As Facebook’s stocks continue to fall, the company’s botched initial public offering has many beleaguered investors (no doubt feeling robbed of their ‘sure thing’) looking for someone to blame. But with not being absolutely sure of who’s fault this whole debacle really is, investors are taking a classic ‘carpet-bomb’ approach to the problem, filing lawsuits against Facebook, its IPO under-writer Morgan Stanley, and the Nasdaq group, the exchange the company went public on.
According to the Wall Street Journal, to date there have about 50 lawsuits filed against anyone and everyone associated with Facebook’s disastrous IPO, with claimants arguing that they were misled throughout the process; being sold Facebook’s advertising success in the traditional PC market while being shielded from Facebook’s struggles in the fast growing mobile space.
But whose fault is all this really? Facebook claims the lawsuits are “without merit,” pointing to the fact that shortly before the company’s IPO the company updated its stock-sale document to include a warning that the mobile-device trend might have an impact on the results, while investors claim information was not adequately disclosed and they were intentionally misled.
Shortly after Facebook’s disastrous May IPO I wrote a piece outlining the potential for fraud in this case, pointing out that there were some that made out of Facebook’s IPO like bandits, while the majority of investors have only seen losses as the company’s stock continues to meteoric fall to earth.
While it remains to be seen whether these lawsuits do have any merit, securities lawyers representing disgruntled Facebook investors say they expect hundreds of arbitration claims to be laid against anyone who pitched the company’s shares, meaning particularly brokers and securities firms.

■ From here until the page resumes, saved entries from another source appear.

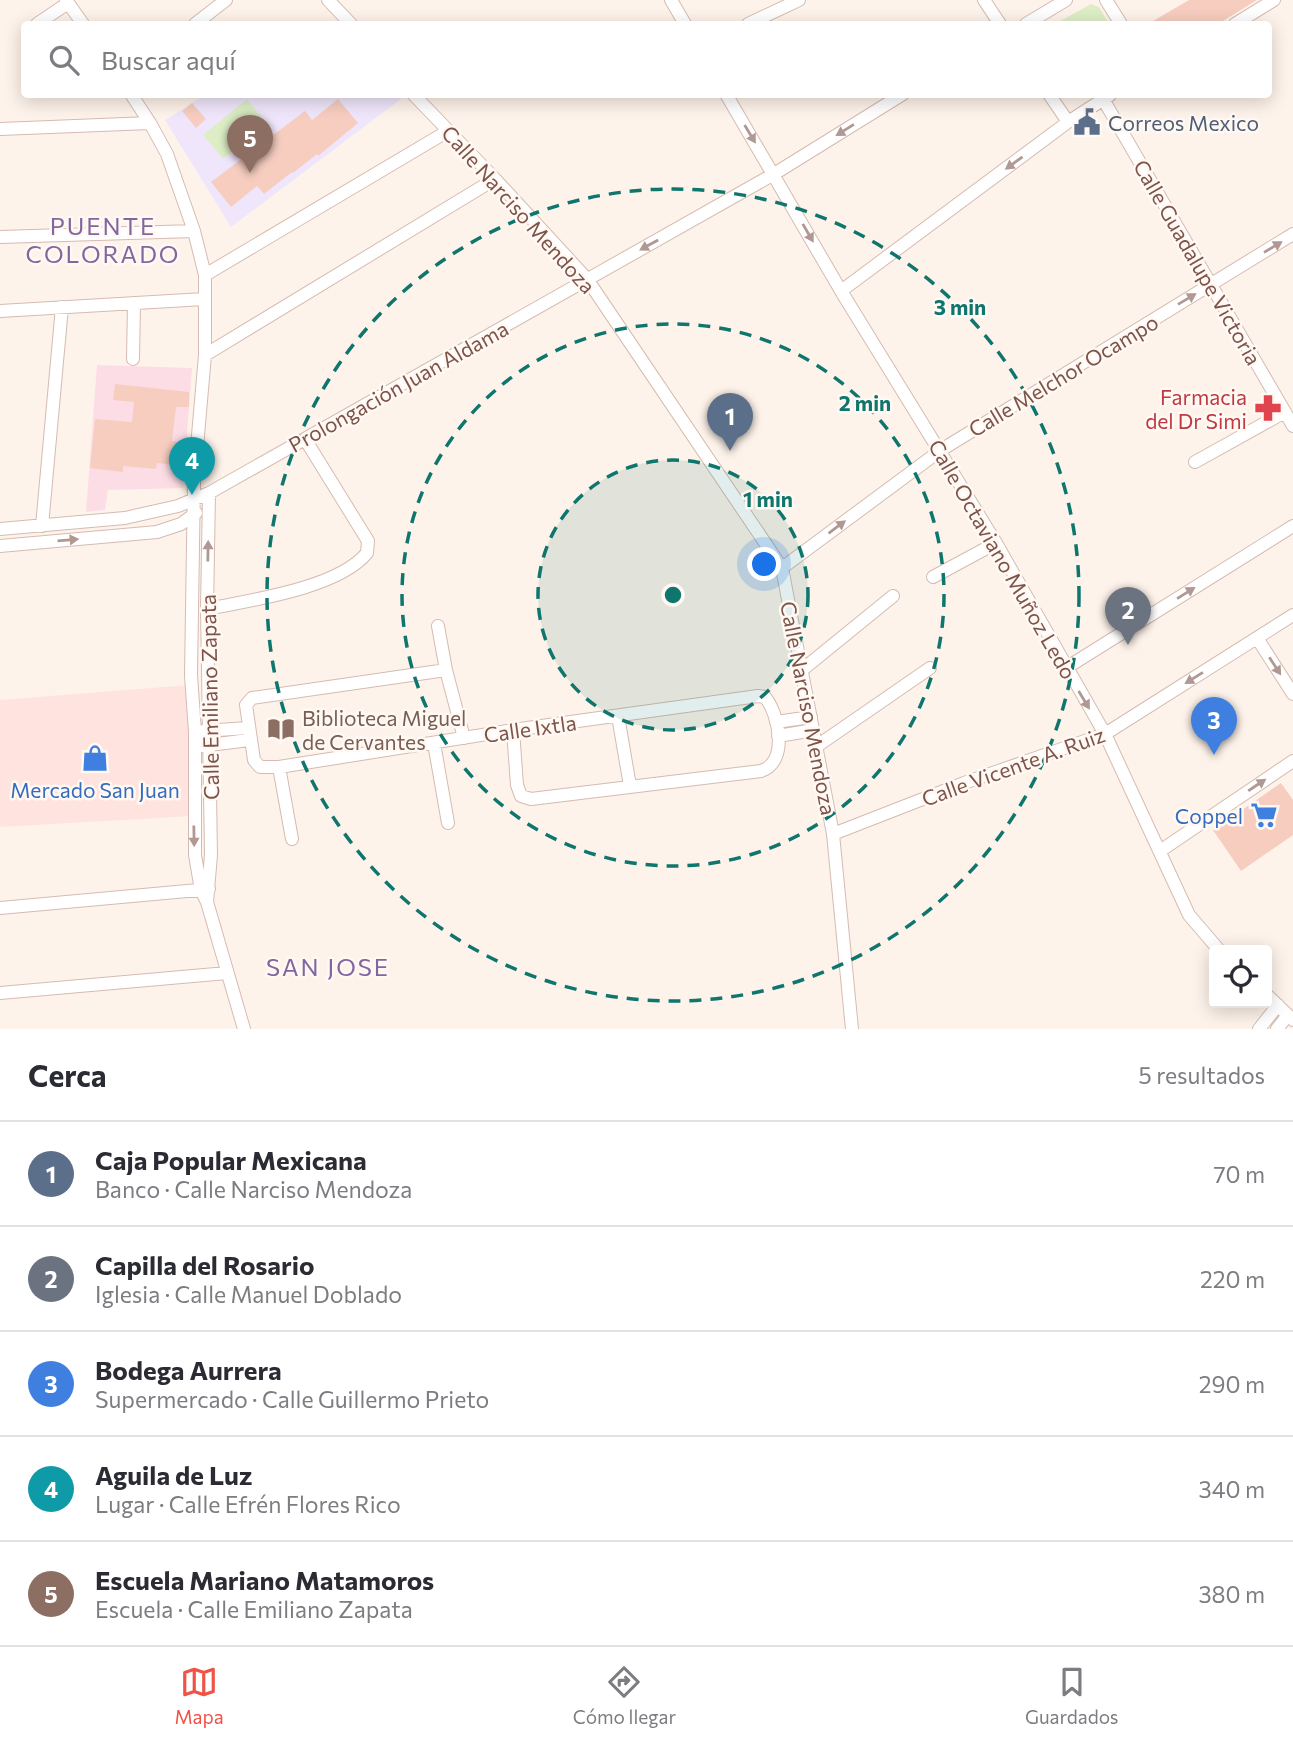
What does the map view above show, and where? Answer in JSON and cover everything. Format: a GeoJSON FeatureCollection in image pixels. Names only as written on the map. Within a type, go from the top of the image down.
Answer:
{"type":"FeatureCollection","features":[{"type":"Feature","properties":{"kind":"street"},"geometry":{"type":"LineString","coordinates":[[199,21],[226,0]]}},
{"type":"Feature","properties":{"kind":"street"},"geometry":{"type":"LineString","coordinates":[[671,0],[683,21]]}},
{"type":"Feature","properties":{"kind":"street"},"geometry":{"type":"LineString","coordinates":[[754,21],[799,0]]}},
{"type":"Feature","properties":{"kind":"street"},"geometry":{"type":"LineString","coordinates":[[984,0],[998,21]]}},
{"type":"Feature","properties":{"kind":"street"},"geometry":{"type":"LineString","coordinates":[[1106,0],[1119,21]]}},
{"type":"Feature","properties":{"kind":"street"},"geometry":{"type":"LineString","coordinates":[[1240,21],[1274,0]]}},
{"type":"Feature","properties":{"kind":"street"},"geometry":{"type":"LineString","coordinates":[[331,1],[348,21]]}},
{"type":"Feature","properties":{"kind":"street"},"geometry":{"type":"LineString","coordinates":[[1031,21],[1061,1]]}},
{"type":"Feature","properties":{"kind":"street"},"geometry":{"type":"LineString","coordinates":[[41,21],[67,2],[80,21]]}},
{"type":"Feature","properties":{"kind":"street","name":"Calle Emiliano Zapata"},"geometry":{"type":"LineString","coordinates":[[134,98],[167,154],[194,230],[205,275],[205,355],[194,481],[191,675],[195,732],[194,847],[244,1029]]}},
{"type":"Feature","properties":{"kind":"street","name":"Calle Narciso Mendoza"},"geometry":{"type":"LineString","coordinates":[[417,98],[587,279],[782,568],[833,834],[852,1029]]}},
{"type":"Feature","properties":{"kind":"street","name":"Calle Octaviano Muñoz Ledo"},"geometry":{"type":"LineString","coordinates":[[728,98],[841,291],[996,543],[1105,734],[1189,915],[1215,945]]}},
{"type":"Feature","properties":{"kind":"street","name":"Prolongación Juan Aldama"},"geometry":{"type":"LineString","coordinates":[[0,529],[125,518],[178,506],[209,492],[774,174],[897,98]]}},
{"type":"Feature","properties":{"kind":"street"},"geometry":{"type":"LineString","coordinates":[[1052,98],[1068,122]]}},
{"type":"Feature","properties":{"kind":"street"},"geometry":{"type":"LineString","coordinates":[[841,291],[1068,122],[1105,98]]}},
{"type":"Feature","properties":{"kind":"street","name":"Calle Guadalupe Victoria"},"geometry":{"type":"LineString","coordinates":[[1108,98],[1293,426]]}},
{"type":"Feature","properties":{"kind":"street"},"geometry":{"type":"LineString","coordinates":[[0,129],[150,123]]}},
{"type":"Feature","properties":{"kind":"street"},"geometry":{"type":"LineString","coordinates":[[205,275],[448,131]]}},
{"type":"Feature","properties":{"kind":"street"},"geometry":{"type":"LineString","coordinates":[[205,355],[495,179]]}},
{"type":"Feature","properties":{"kind":"street"},"geometry":{"type":"LineString","coordinates":[[0,237],[194,230]]}},
{"type":"Feature","properties":{"kind":"street","name":"Calle Melchor Ocampo"},"geometry":{"type":"LineString","coordinates":[[782,568],[940,450],[1293,234]]}},
{"type":"Feature","properties":{"kind":"street"},"geometry":{"type":"LineString","coordinates":[[0,311],[204,299]]}},
{"type":"Feature","properties":{"kind":"street"},"geometry":{"type":"LineString","coordinates":[[132,359],[134,303]]}},
{"type":"Feature","properties":{"kind":"street"},"geometry":{"type":"LineString","coordinates":[[42,526],[62,307]]}},
{"type":"Feature","properties":{"kind":"street"},"geometry":{"type":"LineString","coordinates":[[1195,462],[1285,412]]}},
{"type":"Feature","properties":{"kind":"street"},"geometry":{"type":"LineString","coordinates":[[207,609],[261,598],[345,573],[367,553],[369,541],[305,439]]}},
{"type":"Feature","properties":{"kind":"street"},"geometry":{"type":"LineString","coordinates":[[194,481],[209,492]]}},
{"type":"Feature","properties":{"kind":"street","name":"Calle Emiliano Zapata"},"geometry":{"type":"LineString","coordinates":[[206,894],[210,746],[207,609],[209,492]]}},
{"type":"Feature","properties":{"kind":"street","name":"Prolongación Juan Aldama"},"geometry":{"type":"LineString","coordinates":[[194,516],[209,492]]}},
{"type":"Feature","properties":{"kind":"street"},"geometry":{"type":"LineString","coordinates":[[0,546],[156,532],[169,529],[194,516]]}},
{"type":"Feature","properties":{"kind":"street"},"geometry":{"type":"LineString","coordinates":[[1066,668],[1293,526]]}},
{"type":"Feature","properties":{"kind":"street"},"geometry":{"type":"LineString","coordinates":[[933,576],[996,543]]}},
{"type":"Feature","properties":{"kind":"street"},"geometry":{"type":"LineString","coordinates":[[802,670],[893,596]]}},
{"type":"Feature","properties":{"kind":"street","name":"Calle Vicente A. Ruiz"},"geometry":{"type":"LineString","coordinates":[[833,834],[964,783],[1105,734],[1293,615]]}},
{"type":"Feature","properties":{"kind":"street"},"geometry":{"type":"LineString","coordinates":[[438,626],[446,670],[464,738]]}},
{"type":"Feature","properties":{"kind":"street"},"geometry":{"type":"LineString","coordinates":[[1257,638],[1293,694]]}},
{"type":"Feature","properties":{"kind":"street"},"geometry":{"type":"LineString","coordinates":[[817,746],[930,668]]}},
{"type":"Feature","properties":{"kind":"street"},"geometry":{"type":"LineString","coordinates":[[248,734],[246,705],[258,696],[446,670]]}},
{"type":"Feature","properties":{"kind":"street","name":"Calle Ixtla"},"geometry":{"type":"LineString","coordinates":[[248,734],[256,764],[266,768],[745,697],[765,697],[776,722]]}},
{"type":"Feature","properties":{"kind":"street"},"geometry":{"type":"LineString","coordinates":[[618,716],[630,786]]}},
{"type":"Feature","properties":{"kind":"street"},"geometry":{"type":"LineString","coordinates":[[513,730],[517,785],[521,796],[531,799],[761,771],[772,764],[778,751],[776,722],[811,717]]}},
{"type":"Feature","properties":{"kind":"street"},"geometry":{"type":"LineString","coordinates":[[778,736],[814,730]]}},
{"type":"Feature","properties":{"kind":"street"},"geometry":{"type":"LineString","coordinates":[[195,732],[248,734]]}},
{"type":"Feature","properties":{"kind":"street"},"geometry":{"type":"LineString","coordinates":[[194,746],[210,746],[248,734]]}},
{"type":"Feature","properties":{"kind":"street"},"geometry":{"type":"LineString","coordinates":[[434,743],[448,822]]}},
{"type":"Feature","properties":{"kind":"street"},"geometry":{"type":"LineString","coordinates":[[1160,851],[1293,761]]}},
{"type":"Feature","properties":{"kind":"street"},"geometry":{"type":"LineString","coordinates":[[279,767],[292,839]]}},
{"type":"Feature","properties":{"kind":"street"},"geometry":{"type":"LineString","coordinates":[[0,908],[206,894]]}},
{"type":"Feature","properties":{"kind":"street"},"geometry":{"type":"LineString","coordinates":[[0,993],[227,973]]}},
{"type":"Feature","properties":{"kind":"street"},"geometry":{"type":"LineString","coordinates":[[1272,1000],[1291,1018],[1277,1029]]}},
{"type":"Feature","properties":{"kind":"street"},"geometry":{"type":"LineString","coordinates":[[1259,1029],[1278,1005]]}},
{"type":"Feature","properties":{"kind":"shaded area"},"geometry":{"type":"Polygon","coordinates":[[[200,98],[401,99],[231,227],[165,120],[200,98]]]}},
{"type":"Feature","properties":{"kind":"shaded area"},"geometry":{"type":"Polygon","coordinates":[[[97,365],[192,368],[183,488],[108,490],[105,510],[86,512],[97,365]]]}},
{"type":"Feature","properties":{"kind":"shaded area","name":"Mercado San Juan"},"geometry":{"type":"Polygon","coordinates":[[[190,685],[192,816],[0,827],[0,700],[190,685]]]}},
{"type":"Feature","properties":{"kind":"green space"},"geometry":{"type":"Polygon","coordinates":[[[1091,4],[1099,7],[1107,21],[1060,21],[1091,4]]]}},
{"type":"Feature","properties":{"kind":"green space"},"geometry":{"type":"Polygon","coordinates":[[[247,99],[267,124],[223,159],[203,135],[247,99]]]}},
{"type":"Feature","properties":{"kind":"building"},"geometry":{"type":"Polygon","coordinates":[[[1189,0],[1257,0],[1223,21],[1153,21],[1189,0]]]}},
{"type":"Feature","properties":{"kind":"building"},"geometry":{"type":"Polygon","coordinates":[[[338,99],[358,123],[318,156],[317,154],[264,194],[257,186],[231,207],[211,182],[305,111],[312,120],[338,99]]]}},
{"type":"Feature","properties":{"kind":"building"},"geometry":{"type":"Polygon","coordinates":[[[192,103],[206,119],[196,128],[182,111],[192,103]]]}},
{"type":"Feature","properties":{"kind":"building"},"geometry":{"type":"Polygon","coordinates":[[[115,384],[189,392],[189,407],[176,407],[172,441],[184,443],[182,466],[157,463],[156,469],[123,466],[123,472],[90,468],[95,419],[132,422],[134,402],[113,400],[115,384]]]}},
{"type":"Feature","properties":{"kind":"building","name":"Coppel"},"geometry":{"type":"Polygon","coordinates":[[[1281,783],[1293,800],[1293,835],[1241,871],[1213,830],[1281,783]]]}},
{"type":"Feature","properties":{"kind":"place","name":"Correos Mexico"},"geometry":{"type":"Point","coordinates":[1087,122]}},
{"type":"Feature","properties":{"kind":"place","name":"Escuela Mariano Matamoros"},"geometry":{"type":"Point","coordinates":[250,173]}},
{"type":"Feature","properties":{"kind":"place","name":"Farmacia del Dr Simi"},"geometry":{"type":"Point","coordinates":[1268,408]}},
{"type":"Feature","properties":{"kind":"place","name":"Caja Popular Mexicana"},"geometry":{"type":"Point","coordinates":[730,451]}},
{"type":"Feature","properties":{"kind":"place","name":"Aguila de Luz"},"geometry":{"type":"Point","coordinates":[192,495]}},
{"type":"Feature","properties":{"kind":"place","name":"Capilla del Rosario"},"geometry":{"type":"Point","coordinates":[1128,645]}},
{"type":"Feature","properties":{"kind":"place","name":"Biblioteca Miguel de Cervantes"},"geometry":{"type":"Point","coordinates":[281,729]}},
{"type":"Feature","properties":{"kind":"place","name":"Bodega Aurrera"},"geometry":{"type":"Point","coordinates":[1214,755]}},
{"type":"Feature","properties":{"kind":"place","name":"Mercado San Juan"},"geometry":{"type":"Point","coordinates":[95,758]}},
{"type":"Feature","properties":{"kind":"place","name":"Coppel"},"geometry":{"type":"Point","coordinates":[1264,815]}},
{"type":"Feature","properties":{"kind":"district","name":"PUENTE COLORADO"},"geometry":{"type":"Point","coordinates":[103,239]}},
{"type":"Feature","properties":{"kind":"district","name":"SAN JOSE"},"geometry":{"type":"Point","coordinates":[328,966]}}]}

According to the Journal, defendants in the civil lawsuits and arbitration claims could face significant financial exposure, given the fact Facebook’s stock has fallen 47 percent since it first went public.
So are Facebook, Morgan Stanley, NASDAQ, and the investment brokers who championed the stock really to blame in this case? While all these parties need to claim some responsibility in what is an unmitigated disaster, such responsibility may not necessarily come with legal ramifications.
The more digging I do regarding Facebook’s IPO the more it actually seems like this is just a case of bad luck for investors; yes Facebook’s kingdom is nothing more than a illusory house of cards, but as far as I can tell Facebook followed all regulations pertaining to information disclosure, just not all investors got to see it (or cared to see it). While I understand that investors feel robbed, that the great and mighty social network has let them down, as the old saying goes, “them’s the breaks,” particularly for those willing to gamble on an always uncertain market.